Description of the task: For each line below that contains the string "wenn", copy that line.

[Items listed in a dataset]
• • • • •
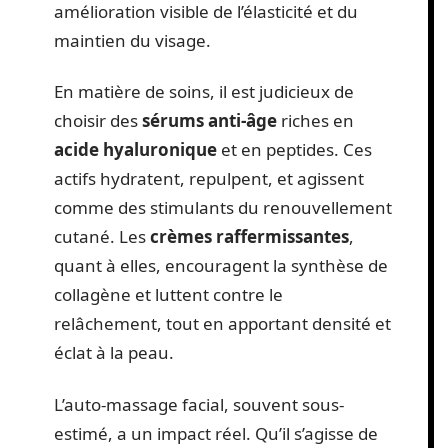
amélioration visible de l’élasticité et du
maintien du visage.
En matière de soins, il est judicieux de
choisir des
sérums anti-âge
riches en
acide hyaluronique
et en peptides. Ces
actifs hydratent, repulpent, et agissent
comme des stimulants du renouvellement
cutané. Les
crèmes raffermissantes
,
quant à elles, encouragent la synthèse de
collagène et luttent contre le
relâchement, tout en apportant densité et
éclat à la peau.
L’auto-massage facial, souvent sous-
estimé, a un impact réel. Qu’il s’agisse de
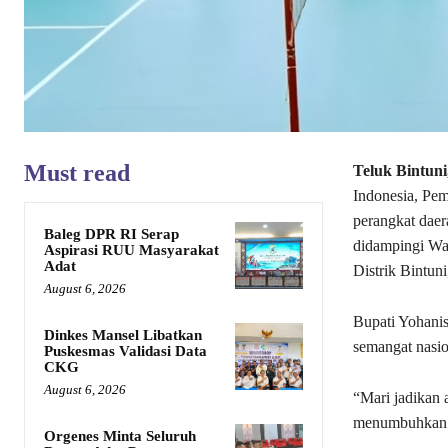
Must read
Teluk Bintuni
Indonesia, Pem
perangkat daer
Baleg DPR RI Serap
didampingi Wa
Aspirasi RUU Masyarakat
Adat
Distrik Bintun
August 6, 2026
Bupati Yohani
Dinkes Mansel Libatkan
semangat nasio
Puskesmas Validasi Data
CKG
August 6, 2026
“Mari jadikan
menumbuhkan s
Orgenes Minta Seluruh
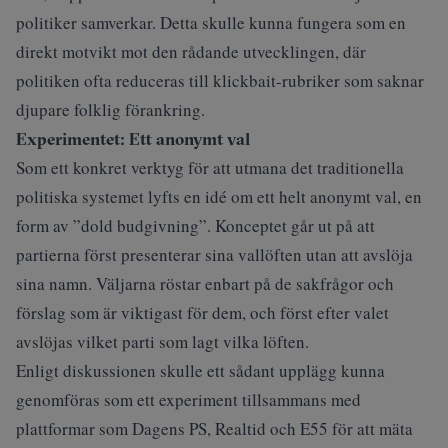
politiker samverkar. Detta skulle kunna fungera som en
direkt motvikt mot den rådande utvecklingen, där
politiken ofta reduceras till klickbait-rubriker som saknar
djupare folklig förankring.
Experimentet: Ett anonymt val
Som ett konkret verktyg för att utmana det traditionella
politiska systemet lyfts en idé om ett helt anonymt val, en
form av ”dold budgivning”. Konceptet går ut på att
partierna först presenterar sina vallöften utan att avslöja
sina namn. Väljarna röstar enbart på de sakfrågor och
förslag som är viktigast för dem, och först efter valet
avslöjas vilket parti som lagt vilka löften.
Enligt diskussionen skulle ett sådant upplägg kunna
genomföras som ett experiment tillsammans med
plattformar som Dagens PS, Realtid och E55 för att mäta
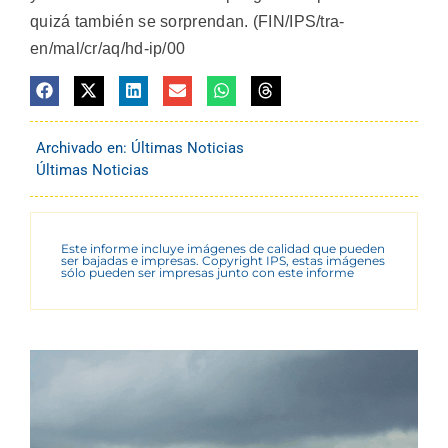
quizá también se sorprendan. (FIN/IPS/tra-
en/mal/cr/aq/hd-ip/00
Archivado en:
Últimas Noticias
Últimas Noticias
Este informe incluye imágenes de calidad que pueden
ser bajadas e impresas. Copyright IPS, estas imágenes
sólo pueden ser impresas junto con este informe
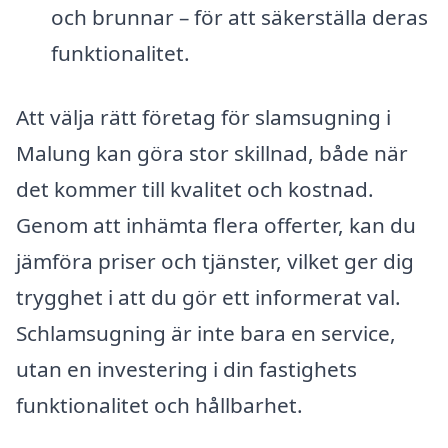
och brunnar – för att säkerställa deras
funktionalitet.
Att välja rätt företag för slamsugning i
Malung kan göra stor skillnad, både när
det kommer till kvalitet och kostnad.
Genom att inhämta flera offerter, kan du
jämföra priser och tjänster, vilket ger dig
trygghet i att du gör ett informerat val.
Schlamsugning är inte bara en service,
utan en investering i din fastighets
funktionalitet och hållbarhet.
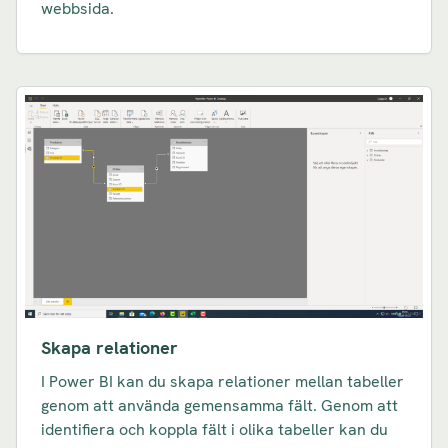
webbsida.
Skapa relationer
I Power BI kan du skapa relationer mellan tabeller
genom att använda gemensamma fält. Genom att
identifiera och koppla fält i olika tabeller kan du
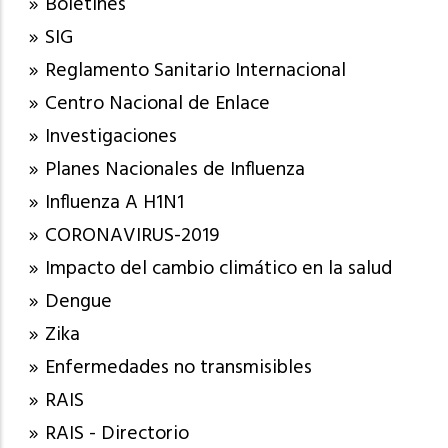
Boletines
SIG
Reglamento Sanitario Internacional
Centro Nacional de Enlace
Investigaciones
Planes Nacionales de Influenza
Influenza A H1N1
CORONAVIRUS-2019
Impacto del cambio climático en la salud
Dengue
Zika
Enfermedades no transmisibles
RAIS
RAIS - Directorio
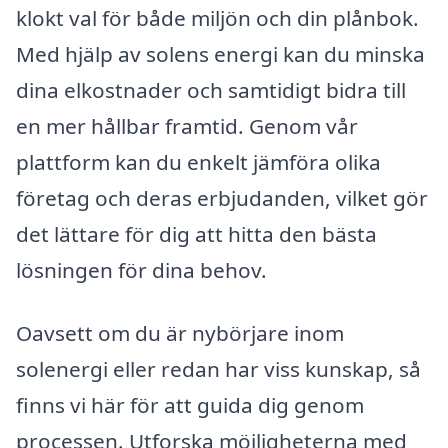
klokt val för både miljön och din plånbok.
Med hjälp av solens energi kan du minska
dina elkostnader och samtidigt bidra till
en mer hållbar framtid. Genom vår
plattform kan du enkelt jämföra olika
företag och deras erbjudanden, vilket gör
det lättare för dig att hitta den bästa
lösningen för dina behov.
Oavsett om du är nybörjare inom
solenergi eller redan har viss kunskap, så
finns vi här för att guida dig genom
processen. Utforska möjligheterna med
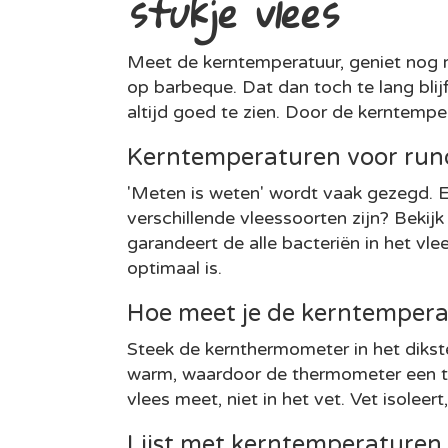
stukje vlees
Meet de kerntemperatuur, geniet nog 
op barbeque. Dat dan toch te lang blijf
altijd goed te zien. Door de kerntemper
Kerntemperaturen voor rund
'Meten is weten' wordt vaak gezegd. E
verschillende vleessoorten zijn? Bekij
garandeert de alle bacteriën in het vl
optimaal is.
Hoe meet je de kerntemperat
Steek de kernthermometer in het dikste
warm, waardoor de thermometer een te
vlees meet, niet in het vet. Vet isole
Lijst met kerntemperaturen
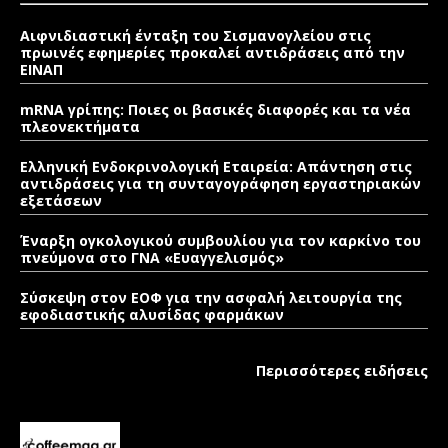
Αιφνιδιαστική ένταξη του Σισμανογλείου στις
πρωινές εφημερίες προκαλεί αντιδράσεις από την
ΕΙΝΑΠ
mRNA γρίπης: Ποιες οι βασικές διαφορές και τα νέα
πλεονεκτήματα
Ελληνική Ενδοκρινολογική Εταιρεία: Απάντηση στις
αντιδράσεις για τη συνταγογράφηση εργαστηριακών
εξετάσεων
Έναρξη ογκολογικού συμβουλίου για τον καρκίνο του
πνεύμονα στο ΓΝΑ «Ευαγγελισμός»
Σύσκεψη στον ΕΟΦ για την ασφαλή λειτουργία της
εφοδιαστικής αλυσίδας φαρμάκων
Περισσότερες ειδήσεις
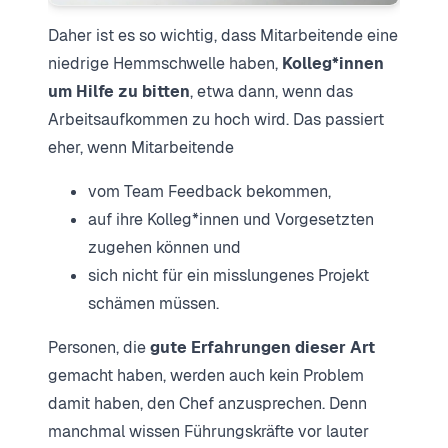
Daher ist es so wichtig, dass Mitarbeitende eine
niedrige Hemmschwelle haben,
Kolleg*innen
um Hilfe zu bitten
, etwa dann, wenn das
Arbeitsaufkommen zu hoch wird. Das passiert
eher, wenn Mitarbeitende
vom Team Feedback bekommen,
auf ihre Kolleg*innen und Vorgesetzten
zugehen können und
sich nicht für ein misslungenes Projekt
schämen müssen.
Personen, die
gute Erfahrungen dieser Art
gemacht haben, werden auch kein Problem
damit haben, den Chef anzusprechen. Denn
manchmal wissen Führungskräfte vor lauter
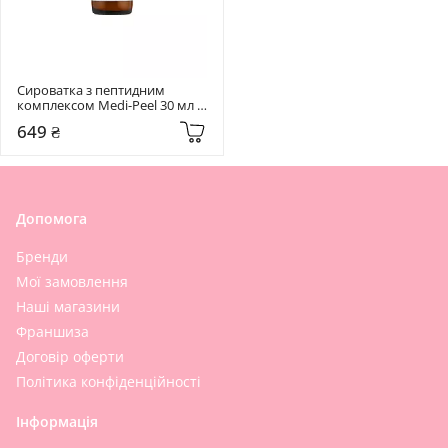
Сироватка з пептидним 
комплексом Medi-Peel 30 мл 
Bor-Tox Peptide Ampoule
649 ₴
Допомога
Бренди
Мої замовлення
Наші магазини
Франшиза
Договір оферти
Політика конфіденційності
Інформація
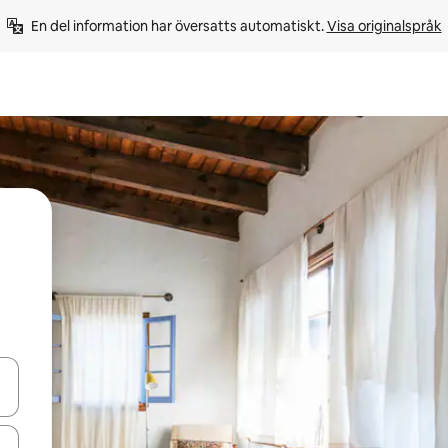
En del information har översatts automatiskt. 
Visa originalspråk
d upp- och nedåtpilarna eller utforska genom att trycka eller svepa.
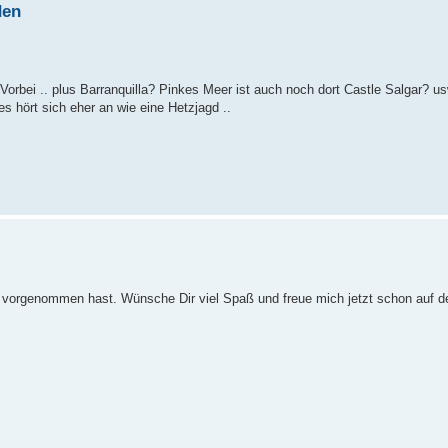
den
orbei .. plus Barranquilla? Pinkes Meer ist auch noch dort Castle Salgar? us
 es hört sich eher an wie eine Hetzjagd ..
les vorgenommen hast. Wünsche Dir viel Spaß und freue mich jetzt schon auf d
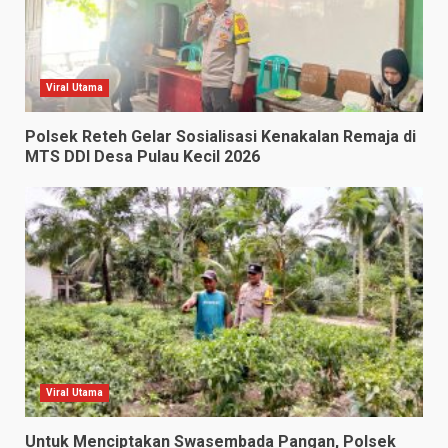
Viral Utama
Polsek Reteh Gelar Sosialisasi Kenakalan Remaja di
MTS DDI Desa Pulau Kecil 2026
Viral Utama
Untuk Menciptakan Swasembada Pangan, Polsek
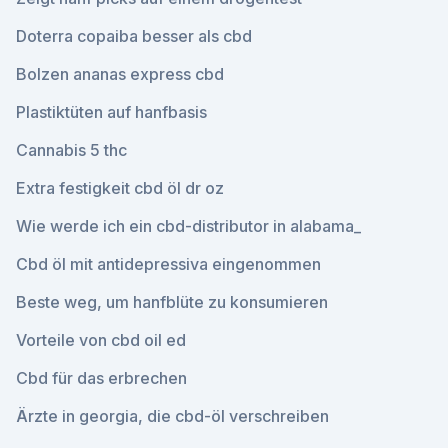
Doterra copaiba besser als cbd
Bolzen ananas express cbd
Plastiktüten auf hanfbasis
Cannabis 5 thc
Extra festigkeit cbd öl dr oz
Wie werde ich ein cbd-distributor in alabama_
Cbd öl mit antidepressiva eingenommen
Beste weg, um hanfblüte zu konsumieren
Vorteile von cbd oil ed
Cbd für das erbrechen
Ärzte in georgia, die cbd-öl verschreiben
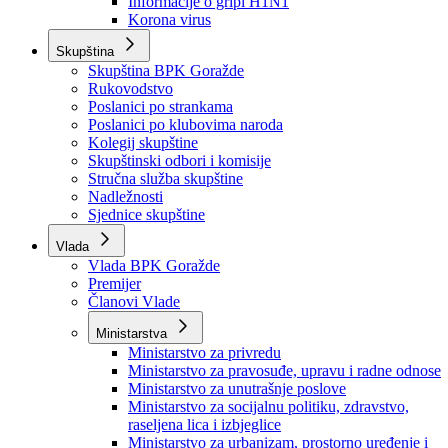
Izvještajno prognozna služba Ministarstva privrede
Izvještaj o radu
Izvještaj OC Uprave
Informacije o gripi H1N1
Korona virus
Skupština
Skupština BPK Goražde
Rukovodstvo
Poslanici po strankama
Poslanici po klubovima naroda
Kolegij skupštine
Skupštinski odbori i komisije
Stručna služba skupštine
Nadležnosti
Sjednice skupštine
Vlada
Vlada BPK Goražde
Premijer
Članovi Vlade
Ministarstva
Ministarstvo za privredu
Ministarstvo za pravosuđe, upravu i radne odnose
Ministarstvo za unutrašnje poslove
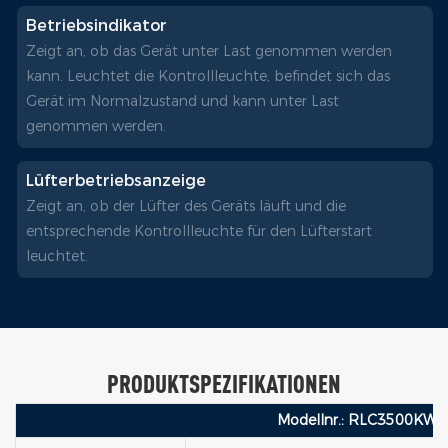
Betriebsindikator
Zeigt an, ob das Gerät unter Last genommen werden
kann. Leuchtet die Kontrollleuchte, befindet sich das
Gerät im Normalzustand und kann unter Last
genommen werden.
Lüfterbetriebsanzeige
Zeigt an, ob der Lüfter des Geräts läuft und die
entsprechende Kontrollleuchte für den Lüfterstart
leuchtet.
PRODUKTSPEZIFIKATIONEN
Modellnr.: RLC3500KWL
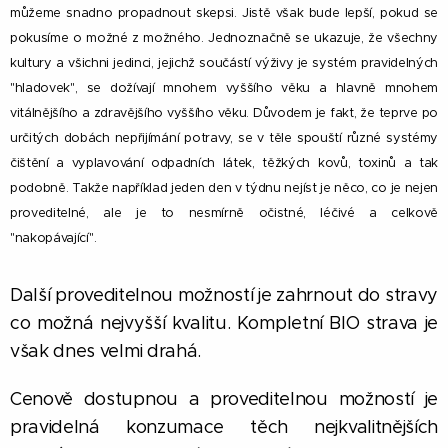
můžeme snadno propadnout skepsi. Jistě však bude lepší, pokud se
pokusíme o možné z možného. Jednoznačně se ukazuje, že všechny
kultury a všichni jedinci, jejichž součástí výživy je systém pravidelných
"hladovek", se dožívají mnohem vyššího věku a hlavně mnohem
vitálnějšího a zdravějšího vyššího věku. Důvodem je fakt, že teprve po
určitých dobách nepřijímání potravy, se v těle spouští různé systémy
čištění a vyplavování odpadních látek, těžkých kovů, toxinů a tak
podobně. Takže například jeden den v týdnu nejíst je něco, co je nejen
proveditelné, ale je to nesmírně očistné, léčivé a celkově
"nakopávající".
Další proveditelnou možností je zahrnout do stravy
co možná nejvyšší kvalitu. Kompletní BIO strava je
však dnes velmi drahá.
Cenově dostupnou a proveditelnou možností je
pravidelná konzumace těch nejkvalitnějších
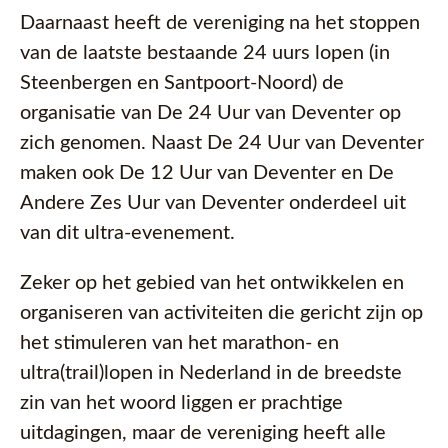
Daarnaast heeft de vereniging na het stoppen
van de laatste bestaande 24 uurs lopen (in
Steenbergen en Santpoort-Noord) de
organisatie van De 24 Uur van Deventer op
zich genomen. Naast De 24 Uur van Deventer
maken ook De 12 Uur van Deventer en De
Andere Zes Uur van Deventer onderdeel uit
van dit ultra-evenement.
Zeker op het gebied van het ontwikkelen en
organiseren van activiteiten die gericht zijn op
het stimuleren van het marathon- en
ultra(trail)lopen in Nederland in de breedste
zin van het woord liggen er prachtige
uitdagingen, maar de vereniging heeft alle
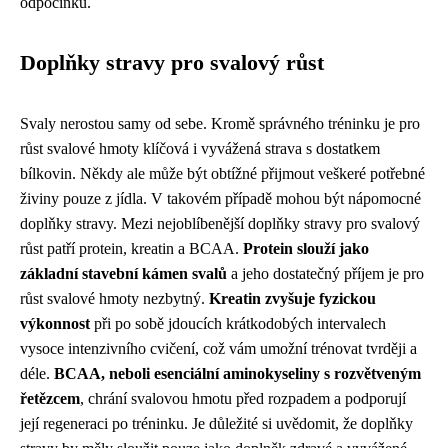
odpočinku.
Doplňky stravy pro svalový růst
Svaly nerostou samy od sebe. Kromě správného tréninku je pro
růst svalové hmoty klíčová i vyvážená strava s dostatkem
bílkovin. Někdy ale může být obtížné přijmout veškeré potřebné
živiny pouze z jídla. V takovém případě mohou být nápomocné
doplňky stravy. Mezi nejoblíbenější doplňky stravy pro svalový
růst patří protein, kreatin a BCAA.
Protein slouží jako
základní stavební kámen svalů
a jeho dostatečný příjem je pro
růst svalové hmoty nezbytný.
Kreatin zvyšuje fyzickou
výkonnost
při po sobě jdoucích krátkodobých intervalech
vysoce intenzivního cvičení, což vám umožní trénovat tvrději a
déle.
BCAA, neboli esenciální aminokyseliny s rozvětveným
řetězcem
, chrání svalovou hmotu před rozpadem a podporují
její regeneraci po tréninku. Je důležité si uvědomit, že doplňky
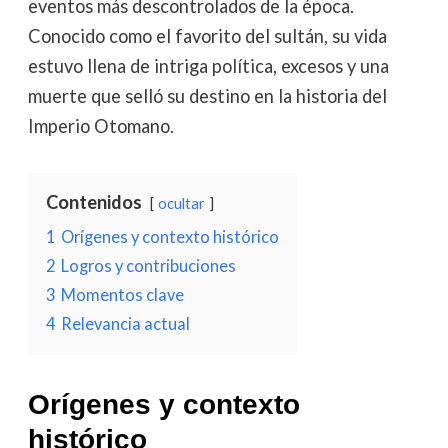
eventos más descontrolados de la época.
Conocido como el favorito del sultán, su vida
estuvo llena de intriga política, excesos y una
muerte que selló su destino en la historia del
Imperio Otomano.
Contenidos
ocultar
1
Orígenes y contexto histórico
2
Logros y contribuciones
3
Momentos clave
4
Relevancia actual
Orígenes y contexto
histórico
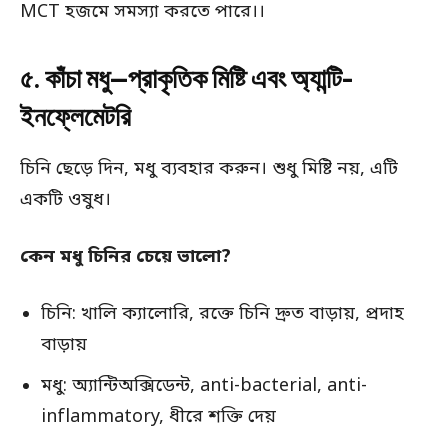
MCT হজমে সমস্যা করতে পারে।।
৫. কাঁচা মধু—প্রাকৃতিক মিষ্টি এবং অ্যান্টি-
ইনফ্লেমেটরি
চিনি ছেড়ে দিন, মধু ব্যবহার করুন। শুধু মিষ্টি নয়, এটি
একটি ওষুধ।
কেন মধু চিনির চেয়ে ভালো?
চিনি: খালি ক্যালোরি, রক্তে চিনি দ্রুত বাড়ায়, প্রদাহ
বাড়ায়
মধু: অ্যান্টিঅক্সিডেন্ট, anti-bacterial, anti-
inflammatory, ধীরে শক্তি দেয়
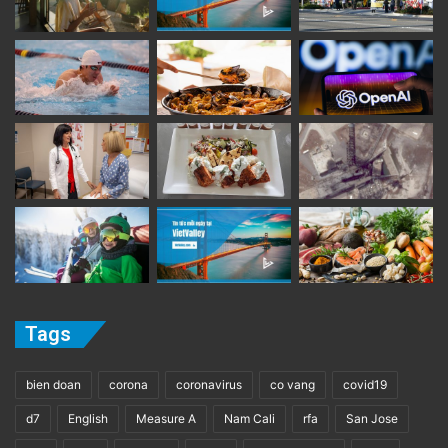
Tags
bien doan
corona
coronavirus
co vang
covid19
d7
English
Measure A
Nam Cali
rfa
San Jose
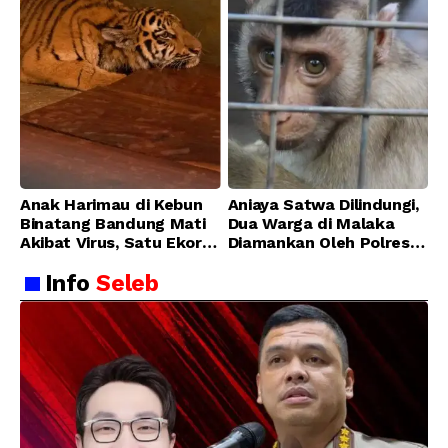
Anak Harimau di Kebun
Aniaya Satwa Dilindungi,
Binatang Bandung Mati
Dua Warga di Malaka
Akibat Virus, Satu Ekor
Diamankan Oleh Polres
Lainnya Berangsur
Malaka
Info
Seleb
Membaik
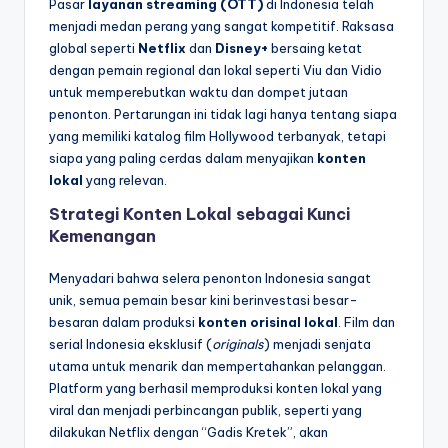
Pasar
layanan streaming (OTT)
di Indonesia telah
menjadi medan perang yang sangat kompetitif. Raksasa
global seperti
Netflix
dan
Disney+
bersaing ketat
dengan pemain regional dan lokal seperti Viu dan Vidio
untuk memperebutkan waktu dan dompet jutaan
penonton. Pertarungan ini tidak lagi hanya tentang siapa
yang memiliki katalog film Hollywood terbanyak, tetapi
siapa yang paling cerdas dalam menyajikan
konten
lokal
yang relevan.
Strategi Konten Lokal sebagai Kunci
Kemenangan
Menyadari bahwa selera penonton Indonesia sangat
unik, semua pemain besar kini berinvestasi besar-
besaran dalam produksi
konten orisinal lokal
. Film dan
serial Indonesia eksklusif (
originals
) menjadi senjata
utama untuk menarik dan mempertahankan pelanggan.
Platform yang berhasil memproduksi konten lokal yang
viral dan menjadi perbincangan publik, seperti yang
dilakukan Netflix dengan “Gadis Kretek”, akan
• • • • •
Written solution:
, etwa dann, wenn das
eher, wenn Mitarbeitende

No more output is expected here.